Renee Dillion and Sherine Williams said in a recent article:

Andrea Hardware, environmental health officer at UTech, said odour, rodent infestation and insects are common signs of a sewage plant that is not operating effectively.

“If you are getting an offensive odour that smells like hydrogen sulphide, what many persons call the ‘rotten egg’ smell, it means that the system is not being maintained at its optimum and the system is not healthy. The hydrogen sulphide odour could become a respiratory irritant; people may have headaches and nausea.”

Hydrogen sulfide gas causes respiratory problems and can lead to headaches and nausea in people. This is why it is important to monitor the air for the presence and concentration of this gas.

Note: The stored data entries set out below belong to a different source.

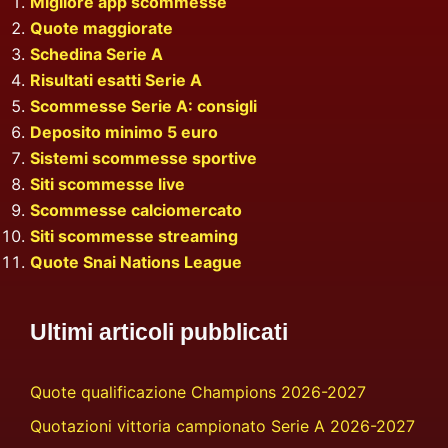
Migliore app scommesse
Quote maggiorate
Schedina Serie A
Risultati esatti Serie A
Scommesse Serie A: consigli
Deposito minimo 5 euro
Sistemi scommesse sportive
Siti scommesse live
Scommesse calciomercato
Siti scommesse streaming
Quote Snai Nations League
Ultimi articoli pubblicati
Quote qualificazione Champions 2026-2027
Quotazioni vittoria campionato Serie A 2026-2027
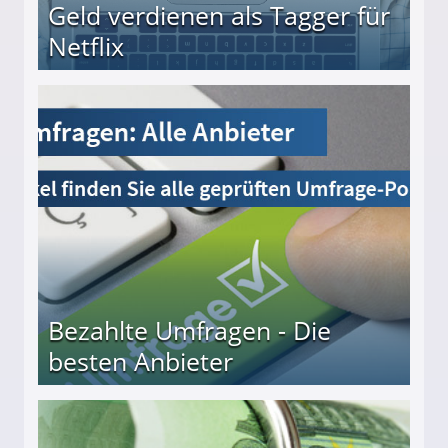
Geld verdienen als Tagger für
Netflix
Bezahlte Umfragen - Die
besten Anbieter
r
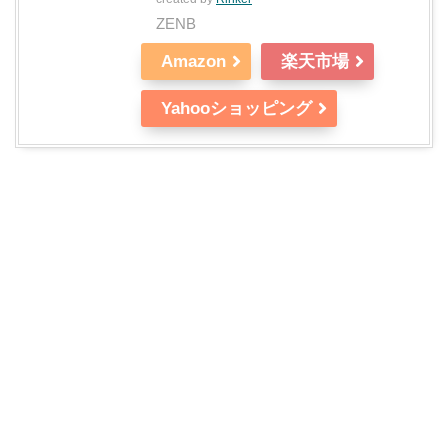
ZENB
Amazon
楽天市場
Yahooショッピング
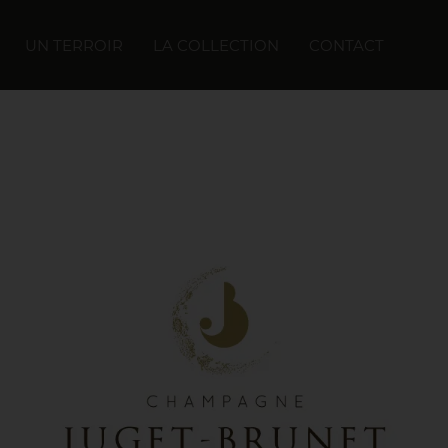
UN TERROIR
LA COLLECTION
CONTACT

DEC To Launch Air Monitoring Study For Hydrogen Sulfide At Albany Port

The Department of Environmental Conservation or the DEC has decided to launch a air monitoring study for hydrogen sulfide gas, based on complaints by residents. The residents have complained about the obnoxious odours when they saw oil trains rolling into the area. Hydrogen sulfide gas is colorless and poisonous at the same time. This is what makes this gas dangerous and necessary to monitor.

“At the port, where residents of the nearby South End neighborhood have complained of noxious odors since massive oil trains began rolling in several years ago, DEC will launch a “systemic air monitoring study” for hydrogen sulfide, an invisible, poisonous gas that has the odor of rotten eggs.”

This article explains how the detection of hydrogen sulfide gas has become easier due to its characteristic rotten egg smell.